主従夫婦~僕の愛する花嫁様~
「だから!散々、話したよな!?
雲英は、紅葉が選んだ“夫”だ!」

「違うわ!
紅葉は純粋だから、騙されたのよ!!
私がもっと素敵な殿方を━━━━━」


「もう、やめてください!!」

そこに切なく瞳を揺らした紅葉の声が、響き渡った。

「紅葉…」

「おば様、もうやめてください!!」

「紅葉、貴女は騙されてるのよ!
空神の令嬢である貴女が、使用人なんかを選ぶなんて、前代未聞なのよ!!」

「私は!!
空神のために、お相手を選んだのではありません!!
幸せになりたくて、雲英を選びました!!」

「紅葉…」

「雲英以外の方との結婚は、考えられません!!」

「紅葉様、もういいですから」

「良くないわ!!
雲英も言ってよ!!」

「紅葉様…」

「私達は“幸せになるために”結婚したんだよ?」

「はい」

「雲英だから、結婚したいと思ったの!」

「はい」

「雲英だから、キスしたい。
雲英だから、抱かれたい。
雲英だから、全てさらけ出せるの!!」

「はい。

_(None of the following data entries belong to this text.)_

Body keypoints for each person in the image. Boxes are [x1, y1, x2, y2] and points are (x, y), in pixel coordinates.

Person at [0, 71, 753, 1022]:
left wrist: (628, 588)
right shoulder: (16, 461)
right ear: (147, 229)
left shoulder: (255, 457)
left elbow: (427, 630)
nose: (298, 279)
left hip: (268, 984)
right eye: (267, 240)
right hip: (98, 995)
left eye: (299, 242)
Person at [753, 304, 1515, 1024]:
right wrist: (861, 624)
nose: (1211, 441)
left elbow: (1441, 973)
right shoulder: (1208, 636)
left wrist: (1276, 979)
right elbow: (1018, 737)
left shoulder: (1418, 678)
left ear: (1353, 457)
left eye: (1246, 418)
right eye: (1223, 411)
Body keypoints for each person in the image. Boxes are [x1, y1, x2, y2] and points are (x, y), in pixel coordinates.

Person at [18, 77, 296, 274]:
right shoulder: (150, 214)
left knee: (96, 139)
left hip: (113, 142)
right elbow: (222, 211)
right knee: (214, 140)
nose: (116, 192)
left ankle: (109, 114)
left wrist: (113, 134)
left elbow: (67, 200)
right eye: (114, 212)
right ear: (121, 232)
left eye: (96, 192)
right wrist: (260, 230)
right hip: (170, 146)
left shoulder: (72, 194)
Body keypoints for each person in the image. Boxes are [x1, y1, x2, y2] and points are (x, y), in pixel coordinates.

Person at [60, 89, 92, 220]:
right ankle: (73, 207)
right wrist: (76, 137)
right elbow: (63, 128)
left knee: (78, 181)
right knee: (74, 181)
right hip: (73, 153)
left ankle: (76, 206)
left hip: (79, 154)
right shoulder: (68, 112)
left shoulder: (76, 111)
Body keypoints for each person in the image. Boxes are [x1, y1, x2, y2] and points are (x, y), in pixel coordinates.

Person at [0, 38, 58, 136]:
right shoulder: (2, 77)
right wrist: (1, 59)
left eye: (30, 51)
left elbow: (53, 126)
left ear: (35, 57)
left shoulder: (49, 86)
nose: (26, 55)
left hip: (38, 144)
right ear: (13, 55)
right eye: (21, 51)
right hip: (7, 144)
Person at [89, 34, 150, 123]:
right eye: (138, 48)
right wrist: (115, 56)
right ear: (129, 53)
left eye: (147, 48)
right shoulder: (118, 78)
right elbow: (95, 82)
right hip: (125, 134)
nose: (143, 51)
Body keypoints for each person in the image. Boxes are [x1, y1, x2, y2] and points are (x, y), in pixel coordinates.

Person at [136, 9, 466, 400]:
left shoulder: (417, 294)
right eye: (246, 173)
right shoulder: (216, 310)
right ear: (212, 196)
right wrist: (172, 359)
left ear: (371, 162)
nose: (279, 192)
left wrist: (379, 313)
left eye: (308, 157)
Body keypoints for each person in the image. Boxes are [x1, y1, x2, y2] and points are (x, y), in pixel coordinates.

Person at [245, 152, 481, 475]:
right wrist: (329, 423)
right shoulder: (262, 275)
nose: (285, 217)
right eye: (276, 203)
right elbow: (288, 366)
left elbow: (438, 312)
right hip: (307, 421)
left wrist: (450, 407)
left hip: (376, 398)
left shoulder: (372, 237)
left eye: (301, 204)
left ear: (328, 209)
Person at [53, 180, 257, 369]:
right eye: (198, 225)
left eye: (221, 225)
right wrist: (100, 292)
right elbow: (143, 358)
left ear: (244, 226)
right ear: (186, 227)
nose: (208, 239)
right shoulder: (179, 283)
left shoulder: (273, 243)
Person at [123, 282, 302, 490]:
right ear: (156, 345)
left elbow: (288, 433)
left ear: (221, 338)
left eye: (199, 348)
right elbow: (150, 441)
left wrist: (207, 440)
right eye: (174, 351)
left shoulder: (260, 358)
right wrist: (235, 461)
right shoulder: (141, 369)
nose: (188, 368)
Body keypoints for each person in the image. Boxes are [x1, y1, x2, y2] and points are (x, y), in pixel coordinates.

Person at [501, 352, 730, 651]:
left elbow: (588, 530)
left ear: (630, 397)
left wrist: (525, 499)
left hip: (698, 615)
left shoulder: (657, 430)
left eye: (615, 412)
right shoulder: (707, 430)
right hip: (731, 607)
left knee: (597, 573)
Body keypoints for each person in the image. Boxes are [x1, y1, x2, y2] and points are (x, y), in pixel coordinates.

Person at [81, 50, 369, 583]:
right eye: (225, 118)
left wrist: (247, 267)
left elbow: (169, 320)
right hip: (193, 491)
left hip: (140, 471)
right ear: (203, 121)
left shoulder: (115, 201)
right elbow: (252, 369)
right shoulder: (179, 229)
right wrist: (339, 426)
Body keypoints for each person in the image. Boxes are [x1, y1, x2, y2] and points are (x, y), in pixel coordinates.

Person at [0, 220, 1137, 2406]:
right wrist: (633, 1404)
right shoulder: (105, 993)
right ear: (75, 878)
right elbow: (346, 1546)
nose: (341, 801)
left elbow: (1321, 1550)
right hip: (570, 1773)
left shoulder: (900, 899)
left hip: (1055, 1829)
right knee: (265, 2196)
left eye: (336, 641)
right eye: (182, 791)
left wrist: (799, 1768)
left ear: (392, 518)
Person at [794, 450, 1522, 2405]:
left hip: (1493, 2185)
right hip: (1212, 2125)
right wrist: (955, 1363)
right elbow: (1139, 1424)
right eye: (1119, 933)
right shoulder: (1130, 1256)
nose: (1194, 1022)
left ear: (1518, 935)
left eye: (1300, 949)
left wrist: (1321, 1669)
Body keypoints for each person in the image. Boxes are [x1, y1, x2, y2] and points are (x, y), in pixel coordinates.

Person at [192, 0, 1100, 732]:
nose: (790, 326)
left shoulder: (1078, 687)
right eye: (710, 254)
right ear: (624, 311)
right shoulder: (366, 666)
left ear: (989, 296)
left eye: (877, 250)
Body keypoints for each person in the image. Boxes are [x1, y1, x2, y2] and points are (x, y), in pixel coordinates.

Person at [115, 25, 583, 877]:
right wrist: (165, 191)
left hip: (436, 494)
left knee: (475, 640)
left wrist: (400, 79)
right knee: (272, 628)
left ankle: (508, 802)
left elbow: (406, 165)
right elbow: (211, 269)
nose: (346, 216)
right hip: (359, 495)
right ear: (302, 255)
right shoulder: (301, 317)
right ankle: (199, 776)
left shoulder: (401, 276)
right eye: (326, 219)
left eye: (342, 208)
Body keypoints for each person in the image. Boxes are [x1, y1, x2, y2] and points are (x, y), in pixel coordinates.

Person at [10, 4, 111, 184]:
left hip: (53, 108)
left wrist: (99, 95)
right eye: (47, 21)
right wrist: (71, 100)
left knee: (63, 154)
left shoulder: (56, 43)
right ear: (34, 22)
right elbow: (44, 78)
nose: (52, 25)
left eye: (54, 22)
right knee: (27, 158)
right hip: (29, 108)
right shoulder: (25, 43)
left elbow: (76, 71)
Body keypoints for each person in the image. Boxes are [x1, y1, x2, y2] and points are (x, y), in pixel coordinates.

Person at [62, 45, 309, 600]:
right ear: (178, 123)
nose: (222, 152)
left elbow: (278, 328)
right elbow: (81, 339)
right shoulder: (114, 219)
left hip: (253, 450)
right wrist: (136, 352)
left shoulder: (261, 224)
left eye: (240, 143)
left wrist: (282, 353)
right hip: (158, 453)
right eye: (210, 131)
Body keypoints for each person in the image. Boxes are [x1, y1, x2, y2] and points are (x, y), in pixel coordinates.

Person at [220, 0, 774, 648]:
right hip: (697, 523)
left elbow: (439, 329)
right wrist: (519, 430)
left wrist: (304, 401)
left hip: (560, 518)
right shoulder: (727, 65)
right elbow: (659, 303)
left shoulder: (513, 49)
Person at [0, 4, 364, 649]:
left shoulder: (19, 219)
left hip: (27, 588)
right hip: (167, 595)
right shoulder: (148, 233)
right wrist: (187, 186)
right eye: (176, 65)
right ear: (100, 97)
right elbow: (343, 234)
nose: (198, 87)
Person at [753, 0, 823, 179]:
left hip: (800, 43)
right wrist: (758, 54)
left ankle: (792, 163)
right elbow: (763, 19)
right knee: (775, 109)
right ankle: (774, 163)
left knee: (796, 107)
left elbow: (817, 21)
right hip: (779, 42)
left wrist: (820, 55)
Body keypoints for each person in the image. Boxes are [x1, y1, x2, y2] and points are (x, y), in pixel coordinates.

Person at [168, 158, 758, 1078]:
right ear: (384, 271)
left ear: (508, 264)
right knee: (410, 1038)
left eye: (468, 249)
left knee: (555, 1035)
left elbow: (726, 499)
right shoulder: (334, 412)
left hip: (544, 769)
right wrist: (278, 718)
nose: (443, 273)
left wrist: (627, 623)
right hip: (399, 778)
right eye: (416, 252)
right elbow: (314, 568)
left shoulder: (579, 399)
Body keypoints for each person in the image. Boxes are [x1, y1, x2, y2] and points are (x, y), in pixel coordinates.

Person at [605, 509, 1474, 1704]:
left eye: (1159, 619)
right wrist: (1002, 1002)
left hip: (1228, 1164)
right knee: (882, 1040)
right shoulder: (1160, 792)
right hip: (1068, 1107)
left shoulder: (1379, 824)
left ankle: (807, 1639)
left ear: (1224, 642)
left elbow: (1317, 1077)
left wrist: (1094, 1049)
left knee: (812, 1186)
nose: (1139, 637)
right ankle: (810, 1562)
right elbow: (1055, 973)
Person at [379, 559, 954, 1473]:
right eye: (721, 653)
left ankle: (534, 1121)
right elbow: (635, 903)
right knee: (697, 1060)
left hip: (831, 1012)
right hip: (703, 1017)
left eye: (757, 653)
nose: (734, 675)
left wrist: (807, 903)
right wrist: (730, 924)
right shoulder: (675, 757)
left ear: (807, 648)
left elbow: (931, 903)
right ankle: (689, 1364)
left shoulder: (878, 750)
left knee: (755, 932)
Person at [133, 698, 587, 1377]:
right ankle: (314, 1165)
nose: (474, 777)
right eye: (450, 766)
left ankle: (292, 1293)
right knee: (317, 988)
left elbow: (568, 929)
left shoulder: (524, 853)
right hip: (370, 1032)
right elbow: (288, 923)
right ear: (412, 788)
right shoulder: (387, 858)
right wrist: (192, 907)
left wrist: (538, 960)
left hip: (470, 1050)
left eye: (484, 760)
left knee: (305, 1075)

僕もです!」

「おば様。
雲英のこと、認めてほしいなんて言わない。
ただ、私の幸せを考えてくれるなら………
私を信じてください!!」

「………紅葉…」

「私は自身を持って、雲英との生活を“幸せ”だと、言えます!
これからも、幸せに暮らしていけると胸を張って言えます!!
だから、おば様━━━━」

「勝手にしなさい…」
ポツリと言った、寿子。

「おば様…」

「その代わり、紅葉から“幸せ”を奪ったら、引き裂きに行くわ」
そう言って、雲英を見据えた。

「はい!
紅葉様のこと、幸せにしかしません!!」
雲英も寿子を見据えて、はっきりと言った。


寿子が会場を出ていき、雲英が紅葉に向き直った。

「紅葉様」

「ん?」

「僕は貴女に出逢えて、本当に良かったです!」

「え?」

「貴女の全てが、大好きです!」

「雲英…」

「………」

「ん?雲英?」

「“紅葉”」

「え?き、雲英?」

「今だけ……
今日は、特別な日だから」

「紅葉。僕は君を一生かけて幸せにする。
紅葉を……紅葉だけを愛し続けると誓うよ!
これからも、僕を信じてついて来てくれる?
僕の愛する花嫁様!!」

「雲英、雲英!
はい!
一生、貴方についていきます!
私の旦那様!!」


雲英と紅葉は、熱いキスをするのだった。